WORK ITEM:
Restate the entries word for word, leaving nothing out.

RAW DATA:
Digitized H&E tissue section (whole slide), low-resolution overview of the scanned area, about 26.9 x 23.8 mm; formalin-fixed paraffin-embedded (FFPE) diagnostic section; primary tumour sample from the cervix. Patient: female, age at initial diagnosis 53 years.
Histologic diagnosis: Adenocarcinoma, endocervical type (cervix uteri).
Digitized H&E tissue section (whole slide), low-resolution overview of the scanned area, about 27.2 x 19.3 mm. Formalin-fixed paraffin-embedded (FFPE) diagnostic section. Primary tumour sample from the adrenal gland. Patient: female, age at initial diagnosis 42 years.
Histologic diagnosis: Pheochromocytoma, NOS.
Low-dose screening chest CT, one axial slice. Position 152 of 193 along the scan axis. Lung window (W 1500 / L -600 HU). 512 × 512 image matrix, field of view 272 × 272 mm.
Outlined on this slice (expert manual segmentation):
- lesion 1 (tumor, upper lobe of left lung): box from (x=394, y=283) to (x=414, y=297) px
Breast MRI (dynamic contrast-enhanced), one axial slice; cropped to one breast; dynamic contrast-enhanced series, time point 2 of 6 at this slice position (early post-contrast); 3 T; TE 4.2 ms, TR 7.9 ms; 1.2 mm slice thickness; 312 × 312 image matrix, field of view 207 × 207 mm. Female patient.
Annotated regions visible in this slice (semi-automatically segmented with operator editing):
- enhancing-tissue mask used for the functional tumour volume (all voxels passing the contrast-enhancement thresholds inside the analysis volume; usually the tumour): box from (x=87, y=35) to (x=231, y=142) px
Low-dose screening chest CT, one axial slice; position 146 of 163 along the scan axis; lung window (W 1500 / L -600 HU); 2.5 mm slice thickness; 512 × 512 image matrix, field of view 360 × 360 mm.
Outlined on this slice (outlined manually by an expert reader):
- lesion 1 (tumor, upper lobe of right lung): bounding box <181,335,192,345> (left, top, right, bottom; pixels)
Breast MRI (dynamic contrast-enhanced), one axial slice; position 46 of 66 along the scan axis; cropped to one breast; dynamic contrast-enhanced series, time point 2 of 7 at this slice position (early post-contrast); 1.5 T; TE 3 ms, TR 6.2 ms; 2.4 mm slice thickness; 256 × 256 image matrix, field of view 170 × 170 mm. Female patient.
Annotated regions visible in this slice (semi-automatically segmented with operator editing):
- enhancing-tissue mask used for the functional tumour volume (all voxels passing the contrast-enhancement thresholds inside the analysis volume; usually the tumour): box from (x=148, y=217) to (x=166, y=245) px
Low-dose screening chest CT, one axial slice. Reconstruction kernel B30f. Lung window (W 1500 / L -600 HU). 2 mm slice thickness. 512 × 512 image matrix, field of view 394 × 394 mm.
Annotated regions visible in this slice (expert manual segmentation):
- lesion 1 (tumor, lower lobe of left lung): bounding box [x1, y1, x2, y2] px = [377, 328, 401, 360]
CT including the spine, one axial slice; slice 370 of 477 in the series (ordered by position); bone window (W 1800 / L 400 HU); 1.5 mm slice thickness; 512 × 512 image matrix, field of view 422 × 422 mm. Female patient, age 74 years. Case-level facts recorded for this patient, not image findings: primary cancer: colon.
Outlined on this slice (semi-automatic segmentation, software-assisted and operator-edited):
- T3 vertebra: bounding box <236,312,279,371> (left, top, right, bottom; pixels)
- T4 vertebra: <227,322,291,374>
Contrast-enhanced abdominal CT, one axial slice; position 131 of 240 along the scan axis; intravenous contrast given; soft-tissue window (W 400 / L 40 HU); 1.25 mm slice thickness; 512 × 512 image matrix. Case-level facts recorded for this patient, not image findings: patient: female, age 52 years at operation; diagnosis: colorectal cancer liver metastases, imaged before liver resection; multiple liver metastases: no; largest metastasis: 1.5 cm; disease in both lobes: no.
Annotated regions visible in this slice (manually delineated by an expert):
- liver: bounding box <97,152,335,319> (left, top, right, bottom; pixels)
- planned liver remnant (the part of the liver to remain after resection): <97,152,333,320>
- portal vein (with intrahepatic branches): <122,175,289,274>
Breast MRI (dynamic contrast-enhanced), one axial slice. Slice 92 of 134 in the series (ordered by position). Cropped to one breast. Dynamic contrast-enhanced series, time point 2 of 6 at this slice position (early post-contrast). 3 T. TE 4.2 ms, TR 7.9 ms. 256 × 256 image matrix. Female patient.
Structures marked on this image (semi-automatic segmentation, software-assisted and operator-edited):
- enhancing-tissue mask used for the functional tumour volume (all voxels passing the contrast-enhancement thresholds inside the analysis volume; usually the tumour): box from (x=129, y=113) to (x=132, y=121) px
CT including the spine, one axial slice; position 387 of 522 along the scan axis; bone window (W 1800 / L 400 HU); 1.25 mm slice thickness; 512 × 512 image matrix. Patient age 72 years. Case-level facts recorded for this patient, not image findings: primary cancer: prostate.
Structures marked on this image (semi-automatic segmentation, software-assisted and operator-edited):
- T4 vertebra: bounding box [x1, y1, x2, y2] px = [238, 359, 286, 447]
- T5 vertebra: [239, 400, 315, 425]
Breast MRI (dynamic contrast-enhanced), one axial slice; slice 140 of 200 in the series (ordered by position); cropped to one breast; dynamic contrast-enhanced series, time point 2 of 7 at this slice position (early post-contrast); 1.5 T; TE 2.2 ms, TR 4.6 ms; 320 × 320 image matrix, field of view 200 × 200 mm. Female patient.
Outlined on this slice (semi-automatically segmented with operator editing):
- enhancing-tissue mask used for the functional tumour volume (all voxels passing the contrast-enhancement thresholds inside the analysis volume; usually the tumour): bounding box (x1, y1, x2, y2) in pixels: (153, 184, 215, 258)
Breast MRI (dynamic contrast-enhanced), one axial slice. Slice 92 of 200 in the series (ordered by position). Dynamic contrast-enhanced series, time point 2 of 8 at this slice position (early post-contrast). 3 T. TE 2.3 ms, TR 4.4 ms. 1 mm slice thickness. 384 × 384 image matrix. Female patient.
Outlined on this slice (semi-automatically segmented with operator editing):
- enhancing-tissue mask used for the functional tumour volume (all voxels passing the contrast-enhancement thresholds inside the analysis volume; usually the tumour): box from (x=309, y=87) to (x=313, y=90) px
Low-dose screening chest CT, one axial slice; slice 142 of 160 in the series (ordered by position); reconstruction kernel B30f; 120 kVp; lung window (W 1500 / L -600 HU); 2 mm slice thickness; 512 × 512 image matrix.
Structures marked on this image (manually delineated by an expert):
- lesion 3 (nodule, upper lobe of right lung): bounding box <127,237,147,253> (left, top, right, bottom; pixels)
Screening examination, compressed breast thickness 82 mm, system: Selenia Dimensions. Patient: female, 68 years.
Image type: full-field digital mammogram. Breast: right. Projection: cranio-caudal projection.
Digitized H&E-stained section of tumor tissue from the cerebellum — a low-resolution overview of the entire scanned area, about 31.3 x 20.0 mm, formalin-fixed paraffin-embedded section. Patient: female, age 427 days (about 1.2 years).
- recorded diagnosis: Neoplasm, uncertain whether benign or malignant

COMPLETED EXERCISE:
Digitized H&E tissue section (whole slide), low-resolution overview of the scanned area, about 26.9 x 23.8 mm; formalin-fixed paraffin-embedded (FFPE) diagnostic section; primary tumour sample from the cervix. Patient: female, age at initial diagnosis 53 years.
Histologic diagnosis: Adenocarcinoma, endocervical type (cervix uteri).
Digitized H&E tissue section (whole slide), low-resolution overview of the scanned area, about 27.2 x 19.3 mm. Formalin-fixed paraffin-embedded (FFPE) diagnostic section. Primary tumour sample from the adrenal gland. Patient: female, age at initial diagnosis 42 years.
Histologic diagnosis: Pheochromocytoma, NOS.
Low-dose screening chest CT, one axial slice. Position 152 of 193 along the scan axis. Lung window (W 1500 / L -600 HU). 512 × 512 image matrix, field of view 272 × 272 mm.
Outlined on this slice (expert manual segmentation):
- lesion 1 (tumor, upper lobe of left lung): box from (x=394, y=283) to (x=414, y=297) px
Breast MRI (dynamic contrast-enhanced), one axial slice; cropped to one breast; dynamic contrast-enhanced series, time point 2 of 6 at this slice position (early post-contrast); 3 T; TE 4.2 ms, TR 7.9 ms; 1.2 mm slice thickness; 312 × 312 image matrix, field of view 207 × 207 mm. Female patient.
Annotated regions visible in this slice (semi-automatically segmented with operator editing):
- enhancing-tissue mask used for the functional tumour volume (all voxels passing the contrast-enhancement thresholds inside the analysis volume; usually the tumour): box from (x=87, y=35) to (x=231, y=142) px
Low-dose screening chest CT, one axial slice; position 146 of 163 along the scan axis; lung window (W 1500 / L -600 HU); 2.5 mm slice thickness; 512 × 512 image matrix, field of view 360 × 360 mm.
Outlined on this slice (outlined manually by an expert reader):
- lesion 1 (tumor, upper lobe of right lung): bounding box <181,335,192,345> (left, top, right, bottom; pixels)
Breast MRI (dynamic contrast-enhanced), one axial slice; position 46 of 66 along the scan axis; cropped to one breast; dynamic contrast-enhanced series, time point 2 of 7 at this slice position (early post-contrast); 1.5 T; TE 3 ms, TR 6.2 ms; 2.4 mm slice thickness; 256 × 256 image matrix, field of view 170 × 170 mm. Female patient.
Annotated regions visible in this slice (semi-automatically segmented with operator editing):
- enhancing-tissue mask used for the functional tumour volume (all voxels passing the contrast-enhancement thresholds inside the analysis volume; usually the tumour): box from (x=148, y=217) to (x=166, y=245) px
Low-dose screening chest CT, one axial slice. Reconstruction kernel B30f. Lung window (W 1500 / L -600 HU). 2 mm slice thickness. 512 × 512 image matrix, field of view 394 × 394 mm.
Annotated regions visible in this slice (expert manual segmentation):
- lesion 1 (tumor, lower lobe of left lung): bounding box [x1, y1, x2, y2] px = [377, 328, 401, 360]
CT including the spine, one axial slice; slice 370 of 477 in the series (ordered by position); bone window (W 1800 / L 400 HU); 1.5 mm slice thickness; 512 × 512 image matrix, field of view 422 × 422 mm. Female patient, age 74 years. Case-level facts recorded for this patient, not image findings: primary cancer: colon.
Outlined on this slice (semi-automatic segmentation, software-assisted and operator-edited):
- T3 vertebra: bounding box <236,312,279,371> (left, top, right, bottom; pixels)
- T4 vertebra: <227,322,291,374>
Contrast-enhanced abdominal CT, one axial slice; position 131 of 240 along the scan axis; intravenous contrast given; soft-tissue window (W 400 / L 40 HU); 1.25 mm slice thickness; 512 × 512 image matrix. Case-level facts recorded for this patient, not image findings: patient: female, age 52 years at operation; diagnosis: colorectal cancer liver metastases, imaged before liver resection; multiple liver metastases: no; largest metastasis: 1.5 cm; disease in both lobes: no.
Annotated regions visible in this slice (manually delineated by an expert):
- liver: bounding box <97,152,335,319> (left, top, right, bottom; pixels)
- planned liver remnant (the part of the liver to remain after resection): <97,152,333,320>
- portal vein (with intrahepatic branches): <122,175,289,274>
Breast MRI (dynamic contrast-enhanced), one axial slice. Slice 92 of 134 in the series (ordered by position). Cropped to one breast. Dynamic contrast-enhanced series, time point 2 of 6 at this slice position (early post-contrast). 3 T. TE 4.2 ms, TR 7.9 ms. 256 × 256 image matrix. Female patient.
Structures marked on this image (semi-automatic segmentation, software-assisted and operator-edited):
- enhancing-tissue mask used for the functional tumour volume (all voxels passing the contrast-enhancement thresholds inside the analysis volume; usually the tumour): box from (x=129, y=113) to (x=132, y=121) px
CT including the spine, one axial slice; position 387 of 522 along the scan axis; bone window (W 1800 / L 400 HU); 1.25 mm slice thickness; 512 × 512 image matrix. Patient age 72 years. Case-level facts recorded for this patient, not image findings: primary cancer: prostate.
Structures marked on this image (semi-automatic segmentation, software-assisted and operator-edited):
- T4 vertebra: bounding box [x1, y1, x2, y2] px = [238, 359, 286, 447]
- T5 vertebra: [239, 400, 315, 425]
Breast MRI (dynamic contrast-enhanced), one axial slice; slice 140 of 200 in the series (ordered by position); cropped to one breast; dynamic contrast-enhanced series, time point 2 of 7 at this slice position (early post-contrast); 1.5 T; TE 2.2 ms, TR 4.6 ms; 320 × 320 image matrix, field of view 200 × 200 mm. Female patient.
Outlined on this slice (semi-automatically segmented with operator editing):
- enhancing-tissue mask used for the functional tumour volume (all voxels passing the contrast-enhancement thresholds inside the analysis volume; usually the tumour): bounding box (x1, y1, x2, y2) in pixels: (153, 184, 215, 258)
Breast MRI (dynamic contrast-enhanced), one axial slice. Slice 92 of 200 in the series (ordered by position). Dynamic contrast-enhanced series, time point 2 of 8 at this slice position (early post-contrast). 3 T. TE 2.3 ms, TR 4.4 ms. 1 mm slice thickness. 384 × 384 image matrix. Female patient.
Outlined on this slice (semi-automatically segmented with operator editing):
- enhancing-tissue mask used for the functional tumour volume (all voxels passing the contrast-enhancement thresholds inside the analysis volume; usually the tumour): box from (x=309, y=87) to (x=313, y=90) px
Low-dose screening chest CT, one axial slice; slice 142 of 160 in the series (ordered by position); reconstruction kernel B30f; 120 kVp; lung window (W 1500 / L -600 HU); 2 mm slice thickness; 512 × 512 image matrix.
Structures marked on this image (manually delineated by an expert):
- lesion 3 (nodule, upper lobe of right lung): bounding box <127,237,147,253> (left, top, right, bottom; pixels)
Screening examination, compressed breast thickness 82 mm, system: Selenia Dimensions. Patient: female, 68 years.
Image type: full-field digital mammogram. Breast: right. Projection: cranio-caudal projection.
Digitized H&E-stained section of tumor tissue from the cerebellum — a low-resolution overview of the entire scanned area, about 31.3 x 20.0 mm, formalin-fixed paraffin-embedded section. Patient: female, age 427 days (about 1.2 years).
- recorded diagnosis: Neoplasm, uncertain whether benign or malignant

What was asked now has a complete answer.